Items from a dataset
################
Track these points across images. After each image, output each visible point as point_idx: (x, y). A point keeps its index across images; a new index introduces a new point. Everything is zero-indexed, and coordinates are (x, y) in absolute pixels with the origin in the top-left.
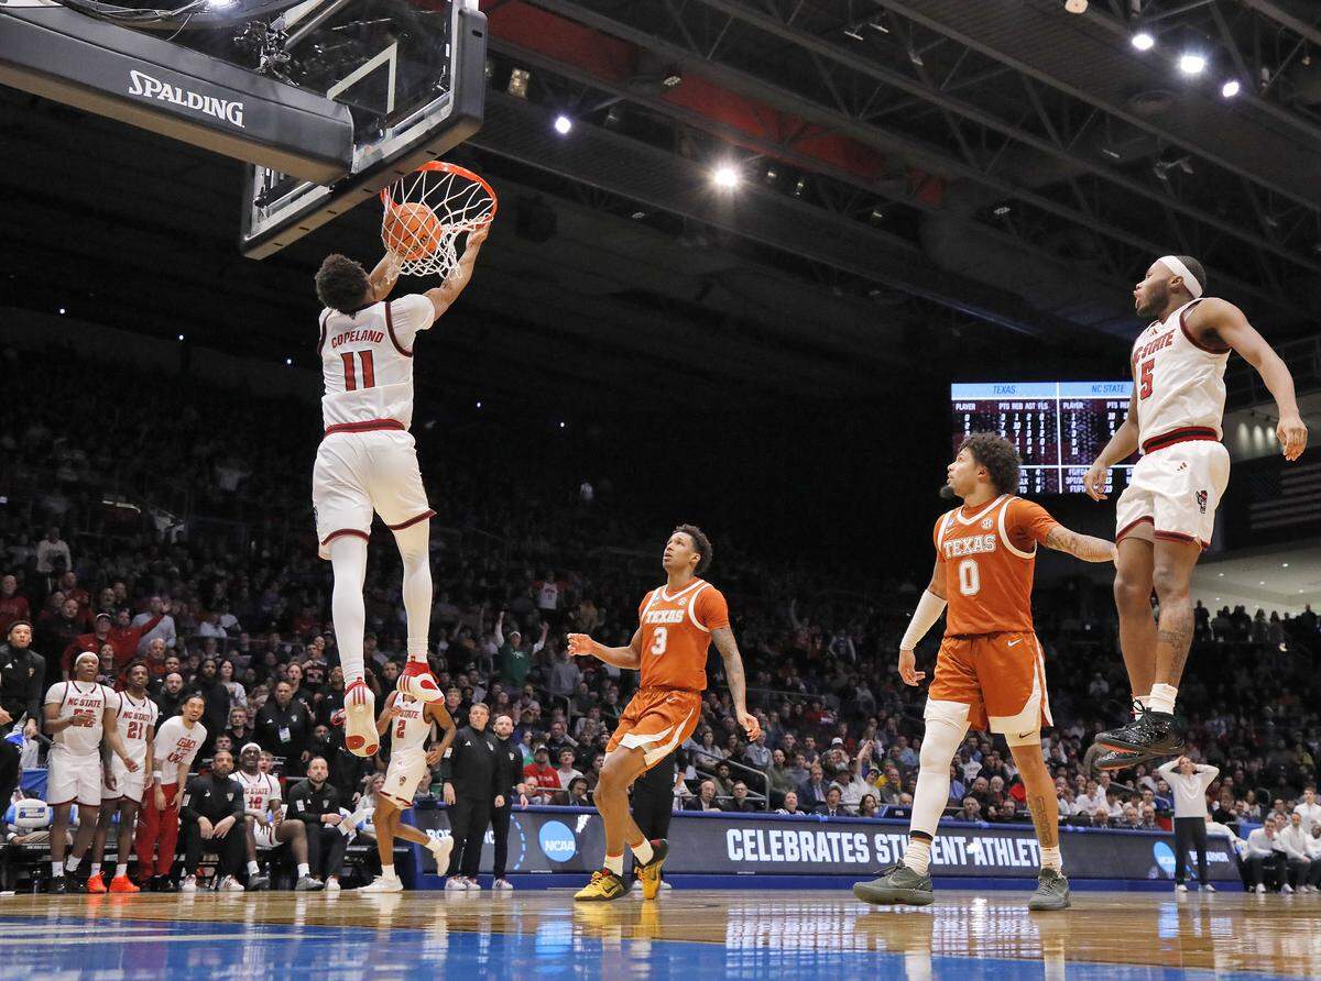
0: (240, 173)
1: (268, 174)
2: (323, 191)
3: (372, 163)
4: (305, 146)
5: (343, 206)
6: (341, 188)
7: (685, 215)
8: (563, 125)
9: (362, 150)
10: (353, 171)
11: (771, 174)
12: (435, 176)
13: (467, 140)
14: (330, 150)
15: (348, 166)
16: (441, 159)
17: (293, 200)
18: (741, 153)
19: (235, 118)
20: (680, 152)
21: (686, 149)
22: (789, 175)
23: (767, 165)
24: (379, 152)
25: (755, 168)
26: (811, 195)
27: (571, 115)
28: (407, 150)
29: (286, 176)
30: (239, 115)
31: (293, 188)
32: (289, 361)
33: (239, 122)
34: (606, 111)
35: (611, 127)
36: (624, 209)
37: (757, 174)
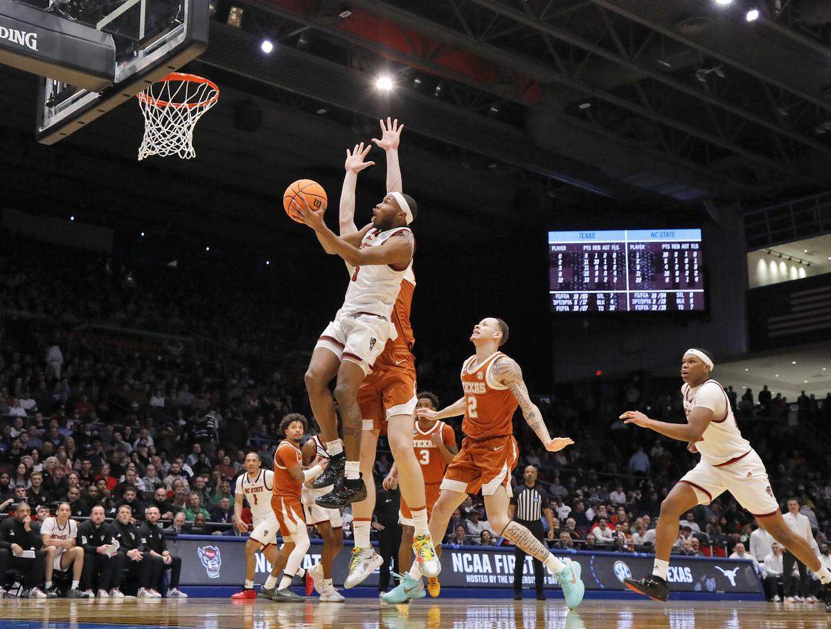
0: (36, 83)
1: (55, 84)
2: (94, 96)
3: (129, 75)
4: (80, 64)
5: (109, 106)
6: (108, 92)
7: (356, 111)
8: (267, 47)
9: (122, 66)
10: (115, 81)
11: (417, 81)
12: (174, 85)
13: (198, 57)
14: (100, 67)
15: (112, 78)
16: (180, 71)
17: (73, 102)
18: (396, 66)
19: (31, 43)
20: (351, 66)
21: (355, 64)
22: (430, 81)
23: (415, 74)
24: (134, 67)
25: (405, 76)
26: (445, 96)
27: (273, 39)
28: (152, 66)
29: (68, 85)
30: (34, 42)
31: (74, 93)
32: (72, 218)
33: (34, 47)
34: (298, 36)
35: (302, 48)
36: (310, 107)
37: (407, 81)
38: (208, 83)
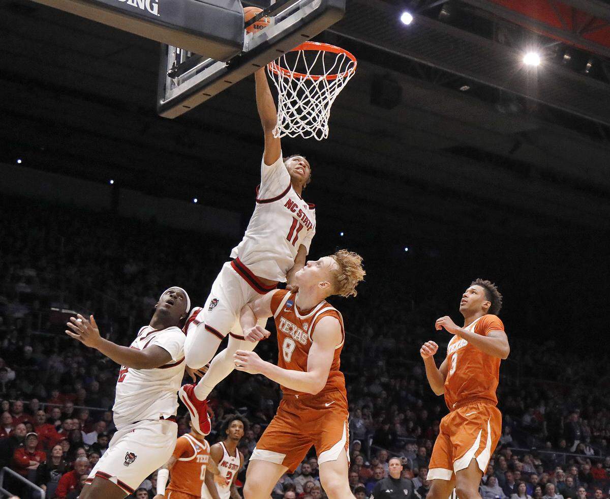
0: (157, 51)
1: (178, 52)
2: (221, 65)
3: (259, 44)
4: (206, 31)
5: (237, 76)
6: (235, 63)
7: (501, 88)
8: (407, 18)
9: (252, 33)
10: (244, 50)
11: (566, 57)
12: (311, 54)
13: (330, 28)
14: (228, 34)
15: (241, 46)
16: (315, 39)
17: (198, 72)
18: (544, 40)
19: (152, 8)
20: (498, 41)
21: (501, 38)
22: (580, 57)
23: (564, 49)
24: (265, 35)
25: (554, 52)
26: (597, 73)
27: (413, 10)
28: (285, 34)
29: (192, 54)
30: (156, 6)
31: (199, 62)
32: (196, 201)
33: (155, 12)
34: (440, 8)
35: (444, 20)
36: (453, 83)
37: (556, 56)
38: (346, 54)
################
## [Exercise directions]
Return the entries exactly as given. Do not include pictures.

## [Final answer]
Track these points across images. After each image, output each visible point as point_idx: (x, y). A point keeps its index across images; a new index introduces a new point. Everything is zero-indexed, and coordinates are (x, y) in absolute pixels with the origin in the top-left.
0: (240, 173)
1: (268, 174)
2: (323, 191)
3: (372, 163)
4: (305, 146)
5: (343, 206)
6: (341, 188)
7: (685, 215)
8: (563, 125)
9: (362, 150)
10: (353, 171)
11: (771, 174)
12: (435, 176)
13: (467, 140)
14: (330, 150)
15: (348, 166)
16: (441, 159)
17: (293, 200)
18: (741, 153)
19: (235, 118)
20: (680, 152)
21: (686, 149)
22: (789, 175)
23: (767, 165)
24: (379, 152)
25: (755, 168)
26: (811, 195)
27: (571, 115)
28: (407, 150)
29: (286, 176)
30: (239, 115)
31: (293, 188)
32: (289, 361)
33: (239, 122)
34: (606, 111)
35: (611, 127)
36: (624, 209)
37: (757, 174)
0: (36, 83)
1: (55, 84)
2: (94, 96)
3: (129, 75)
4: (80, 64)
5: (109, 106)
6: (108, 92)
7: (356, 111)
8: (267, 47)
9: (122, 66)
10: (115, 81)
11: (417, 81)
12: (174, 85)
13: (198, 57)
14: (100, 67)
15: (112, 78)
16: (180, 71)
17: (73, 102)
18: (396, 66)
19: (31, 43)
20: (351, 66)
21: (355, 64)
22: (430, 81)
23: (415, 74)
24: (134, 67)
25: (405, 76)
26: (445, 96)
27: (273, 39)
28: (152, 66)
29: (68, 85)
30: (34, 42)
31: (74, 93)
32: (72, 218)
33: (34, 47)
34: (298, 36)
35: (302, 48)
36: (310, 107)
37: (407, 81)
38: (208, 83)
0: (157, 51)
1: (178, 52)
2: (221, 65)
3: (259, 44)
4: (206, 31)
5: (237, 76)
6: (235, 63)
7: (501, 88)
8: (407, 18)
9: (252, 33)
10: (244, 50)
11: (566, 57)
12: (311, 54)
13: (330, 28)
14: (228, 34)
15: (241, 46)
16: (315, 39)
17: (198, 72)
18: (544, 40)
19: (152, 8)
20: (498, 41)
21: (501, 38)
22: (580, 57)
23: (564, 49)
24: (265, 35)
25: (554, 52)
26: (597, 73)
27: (413, 10)
28: (285, 34)
29: (192, 54)
30: (156, 6)
31: (199, 62)
32: (196, 201)
33: (155, 12)
34: (440, 8)
35: (444, 20)
36: (453, 83)
37: (556, 56)
38: (346, 54)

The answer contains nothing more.